In Canada, immigration policies are much more liberal than they are in the United States, says Extendicare’s Tim Lukenda. “We have very multicultural, ethnic populations in pockets throughout Canada,” he says. So Extendicare aligns its operations to suit different cultural needs, whether they be Chinese or other populations that it caters to. This comes through in the menus, with services and programming.

In China, the emphasis is on traditions.

“We try to deliver an international standard service, but we do so with a respect for Chinese traditions,” says Nate McLemore of Cascade Healthcare. The menu and the way facilities decorate are certainly geared toward the Chinese audience.

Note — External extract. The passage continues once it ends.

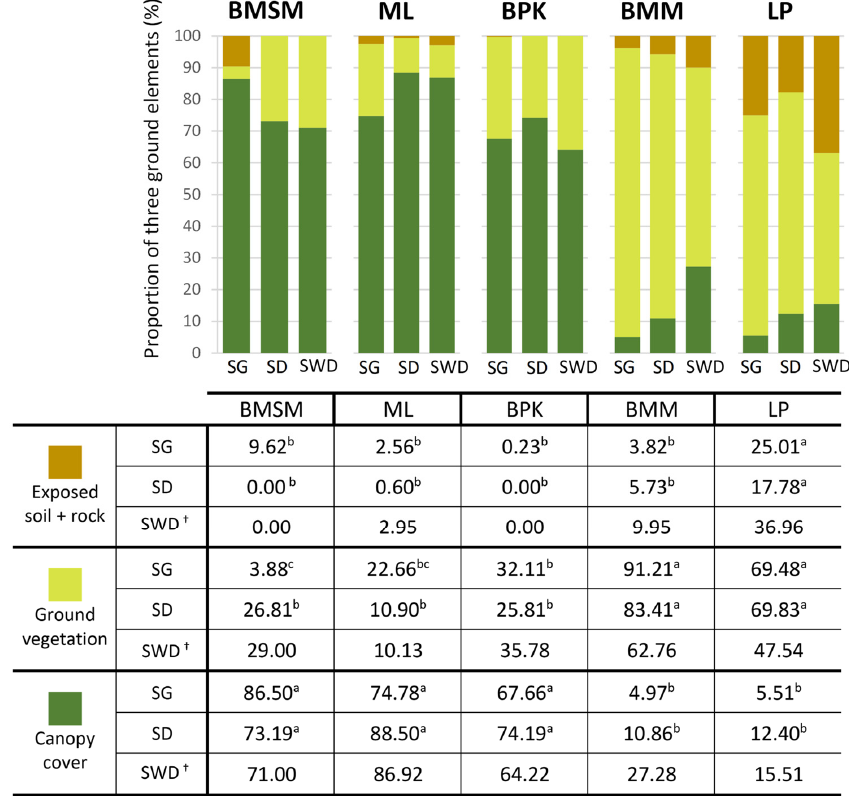
Figure 8. Percent of three ground-cover elements averaged from sample plots. (BMSM): Ban Mae Sa Mai; (ML): Mon Long; (BPK): Ban Pong Krai; (BMM): Ban Meh Me; (LP): Lampang. (SG): Sampled ground survey; (SD) Sampled drone survey; (SWD) Site-wide drone survey of each whole site. a–c within each row, comparing sites, means without a common superscript significantly differ ( p < 0.05); † Absence of significance symbols for SWD, as these are not mean values but absolute values.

The decision a family makes about moving into a facility has much to do with what almost everyone cares about when they are in a center, he says. Elders want to have a community and have some activities and know that they’re being cared for ethically. “But food is super important,” he says. “If you don’t get the food right, people are really unhappy.

Sue Coppola“If you think about those all being attributes of the elders in the U.S., that similarity is pretty remarkable.”
In England, preserving teatime is critical. It’s a very important part of residents’ lives at Sunrise. “Activities, the way you establish all of your recreational programs, you do not interfere with teatime,” says Sue Coppola of Sunrise Senior Living.

Sunrise’s dining services coordinators take special pride in providing optimized meals and special items that are representative of the residents living in the community. “So, if you’re in a community in Boston, maybe the chef is incorporating a lobster roll, whereas in California the residents may really want a fresh salad with shrimp for lunch,” says Coppola. “In England, they want their meat with bits of fish. It’s so important for them.”

Another cultural difference is how people like to spend their time, varied by culture. Sunrise’s recreational and activities programs are centered around resident choice and cultural differences. “Holistically, you’re talking about clinical care, programming, dining—this all makes up their personalized experience,” Coppola says.

Most team members are local to the community. They, too, can offer that local knowledge and give a helping hand in preserving culture. “They all go together,” she says. “The happier the person, the better their well-being.”